SUPPLIED DATA start
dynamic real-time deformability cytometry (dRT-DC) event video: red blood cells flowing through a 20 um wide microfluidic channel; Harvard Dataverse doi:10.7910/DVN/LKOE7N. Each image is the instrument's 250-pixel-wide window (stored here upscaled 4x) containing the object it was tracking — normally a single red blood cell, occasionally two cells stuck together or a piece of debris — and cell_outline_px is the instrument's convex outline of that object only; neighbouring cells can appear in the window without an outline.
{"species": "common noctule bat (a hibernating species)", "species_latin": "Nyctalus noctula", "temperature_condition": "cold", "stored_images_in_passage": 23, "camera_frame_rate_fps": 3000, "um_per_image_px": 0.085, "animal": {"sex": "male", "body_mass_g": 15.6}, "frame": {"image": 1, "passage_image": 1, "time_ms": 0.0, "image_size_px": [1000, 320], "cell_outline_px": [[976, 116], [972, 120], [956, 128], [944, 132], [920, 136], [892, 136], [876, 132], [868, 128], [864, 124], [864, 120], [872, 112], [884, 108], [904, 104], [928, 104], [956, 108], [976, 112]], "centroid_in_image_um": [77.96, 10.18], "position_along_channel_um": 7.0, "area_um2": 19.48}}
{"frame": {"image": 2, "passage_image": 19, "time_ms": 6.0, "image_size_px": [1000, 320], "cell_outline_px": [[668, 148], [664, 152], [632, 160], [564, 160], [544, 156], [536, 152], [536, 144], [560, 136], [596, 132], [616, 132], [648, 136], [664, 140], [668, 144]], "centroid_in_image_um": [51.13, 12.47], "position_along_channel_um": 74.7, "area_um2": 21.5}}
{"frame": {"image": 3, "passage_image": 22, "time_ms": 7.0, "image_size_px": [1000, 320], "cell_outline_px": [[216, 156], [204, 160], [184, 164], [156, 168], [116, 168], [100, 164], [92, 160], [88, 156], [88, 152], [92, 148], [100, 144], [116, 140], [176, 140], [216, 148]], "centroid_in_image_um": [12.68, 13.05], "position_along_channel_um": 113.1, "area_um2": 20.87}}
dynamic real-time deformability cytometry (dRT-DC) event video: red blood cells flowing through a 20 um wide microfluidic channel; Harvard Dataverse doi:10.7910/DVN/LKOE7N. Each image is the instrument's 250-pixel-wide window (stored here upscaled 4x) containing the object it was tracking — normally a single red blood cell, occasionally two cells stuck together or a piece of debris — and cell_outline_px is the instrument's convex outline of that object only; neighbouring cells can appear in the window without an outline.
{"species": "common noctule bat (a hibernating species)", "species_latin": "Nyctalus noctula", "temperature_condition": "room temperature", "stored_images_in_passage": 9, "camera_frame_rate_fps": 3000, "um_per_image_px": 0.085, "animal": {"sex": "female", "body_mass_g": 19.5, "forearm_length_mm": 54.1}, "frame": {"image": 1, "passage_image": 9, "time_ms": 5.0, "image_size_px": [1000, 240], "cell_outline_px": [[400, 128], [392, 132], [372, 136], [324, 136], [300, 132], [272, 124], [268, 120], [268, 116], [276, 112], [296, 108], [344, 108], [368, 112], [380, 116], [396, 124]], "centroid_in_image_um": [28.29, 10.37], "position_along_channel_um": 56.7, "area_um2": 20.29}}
SUPPLIED DATA end
Write the material out again in its entirety, exactly as shown.

dynamic real-time deformability cytometry (dRT-DC) event video: red blood cells flowing through a 20 um wide microfluidic channel; Harvard Dataverse doi:10.7910/DVN/LKOE7N. Each image is the instrument's 250-pixel-wide window (stored here upscaled 4x) containing the object it was tracking — normally a single red blood cell, occasionally two cells stuck together or a piece of debris — and cell_outline_px is the instrument's convex outline of that object only; neighbouring cells can appear in the window without an outline.
{"species": "common noctule bat (a hibernating species)", "species_latin": "Nyctalus noctula", "temperature_condition": "cold", "stored_images_in_passage": 23, "camera_frame_rate_fps": 3000, "um_per_image_px": 0.085, "animal": {"sex": "male", "body_mass_g": 15.6}, "frame": {"image": 1, "passage_image": 1, "time_ms": 0.0, "image_size_px": [1000, 320], "cell_outline_px": [[976, 116], [972, 120], [956, 128], [944, 132], [920, 136], [892, 136], [876, 132], [868, 128], [864, 124], [864, 120], [872, 112], [884, 108], [904, 104], [928, 104], [956, 108], [976, 112]], "centroid_in_image_um": [77.96, 10.18], "position_along_channel_um": 7.0, "area_um2": 19.48}}
{"frame": {"image": 2, "passage_image": 19, "time_ms": 6.0, "image_size_px": [1000, 320], "cell_outline_px": [[668, 148], [664, 152], [632, 160], [564, 160], [544, 156], [536, 152], [536, 144], [560, 136], [596, 132], [616, 132], [648, 136], [664, 140], [668, 144]], "centroid_in_image_um": [51.13, 12.47], "position_along_channel_um": 74.7, "area_um2": 21.5}}
{"frame": {"image": 3, "passage_image": 22, "time_ms": 7.0, "image_size_px": [1000, 320], "cell_outline_px": [[216, 156], [204, 160], [184, 164], [156, 168], [116, 168], [100, 164], [92, 160], [88, 156], [88, 152], [92, 148], [100, 144], [116, 140], [176, 140], [216, 148]], "centroid_in_image_um": [12.68, 13.05], "position_along_channel_um": 113.1, "area_um2": 20.87}}
dynamic real-time deformability cytometry (dRT-DC) event video: red blood cells flowing through a 20 um wide microfluidic channel; Harvard Dataverse doi:10.7910/DVN/LKOE7N. Each image is the instrument's 250-pixel-wide window (stored here upscaled 4x) containing the object it was tracking — normally a single red blood cell, occasionally two cells stuck together or a piece of debris — and cell_outline_px is the instrument's convex outline of that object only; neighbouring cells can appear in the window without an outline.
{"species": "common noctule bat (a hibernating species)", "species_latin": "Nyctalus noctula", "temperature_condition": "room temperature", "stored_images_in_passage": 9, "camera_frame_rate_fps": 3000, "um_per_image_px": 0.085, "animal": {"sex": "female", "body_mass_g": 19.5, "forearm_length_mm": 54.1}, "frame": {"image": 1, "passage_image": 9, "time_ms": 5.0, "image_size_px": [1000, 240], "cell_outline_px": [[400, 128], [392, 132], [372, 136], [324, 136], [300, 132], [272, 124], [268, 120], [268, 116], [276, 112], [296, 108], [344, 108], [368, 112], [380, 116], [396, 124]], "centroid_in_image_um": [28.29, 10.37], "position_along_channel_um": 56.7, "area_um2": 20.29}}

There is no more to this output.